Search code examples
javascriptnode.jsnode.js-stream

Synchronous Emitted Events With csv-parser


I'm trying to use the npm package csv-parser for parsing my csv files and have run into an issue with the order of events occurring.

Events are emitted in this order

  1. 'headers': Want to insert metadata about the csv into a database and return an id value
  2. 'data': Want to use the returned id value from the headers event for all data events
  3. 'data'
  4. 'data'
  5. ...
  6. end

Obviously the asynchronous nature of node means that my slow database access in 'headers' hasn't returned by the time the first 'data' event is emitted and therefore I don't have the id of the csv yet.
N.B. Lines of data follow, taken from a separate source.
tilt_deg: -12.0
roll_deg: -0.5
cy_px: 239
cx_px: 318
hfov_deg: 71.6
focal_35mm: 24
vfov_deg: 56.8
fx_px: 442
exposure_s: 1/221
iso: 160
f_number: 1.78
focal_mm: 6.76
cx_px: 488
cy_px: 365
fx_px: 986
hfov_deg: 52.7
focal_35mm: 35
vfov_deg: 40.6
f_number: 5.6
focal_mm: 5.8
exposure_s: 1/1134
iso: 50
The only option I can think of is to cache all data rows into some temporary variable and then push everything once the whole csv has been read. Considering that I may have very large csv files, this seems like a bad idea? Any suggestions on a better method of tackling this problem?
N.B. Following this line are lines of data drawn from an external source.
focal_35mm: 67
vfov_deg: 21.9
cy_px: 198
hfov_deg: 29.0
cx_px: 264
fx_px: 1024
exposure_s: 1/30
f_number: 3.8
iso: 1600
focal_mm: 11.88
EDIT: Added some code (pseudo code, not actually tested)

let headerList = null;
let dataArray = [];
fs.createReadStream(path)
    .pipe(csv())
    // Parse the headers into a comma delimminated string
    .on('headers', function(headers) {
        // some parsing logic and then assigned to variable
        headerList = headers;
    })
    .on('data', function (data) {
        // Some push of data into a variable
        dataArray.push(data);
    })
    .on('end', function() {
        // create the base upload object
        const id = uploads.createUpload(filename, headerList, new Date());

        // insert data
        uploads.insertUploadData(id, dataArray);
    })

Solution

    1. When you get the headers event, unpipe() the read stream. This will put the file reader into a paused state so you don't have to buffer a bunch of stuff in memory.

    2. Because data is read from disk in chunks (usually 64 kB), the CSV parser will still emit data events as it continues to parse the current chunk. You'll still need to buffer a small number of rows in an array.
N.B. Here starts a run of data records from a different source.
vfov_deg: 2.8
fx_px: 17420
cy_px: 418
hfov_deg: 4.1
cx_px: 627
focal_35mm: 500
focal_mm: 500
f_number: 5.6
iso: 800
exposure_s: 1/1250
    3. When you have all the information you need from the database:

      1. Submit the buffered rows to the database.

      2. Remove the original data event handler (the one that queues to an array) and attach one that submits rows directly to the database.

      3. pipe() the read stream back to the CSV parser.


    You may also want to consider what happens if your program reads from disk and parses CSV faster than your database can accept data. Since there's no backpressure, a large number of database operations may end up queuing up in memory until you run out.

    You should pause the file read stream if there are many pending DB operations.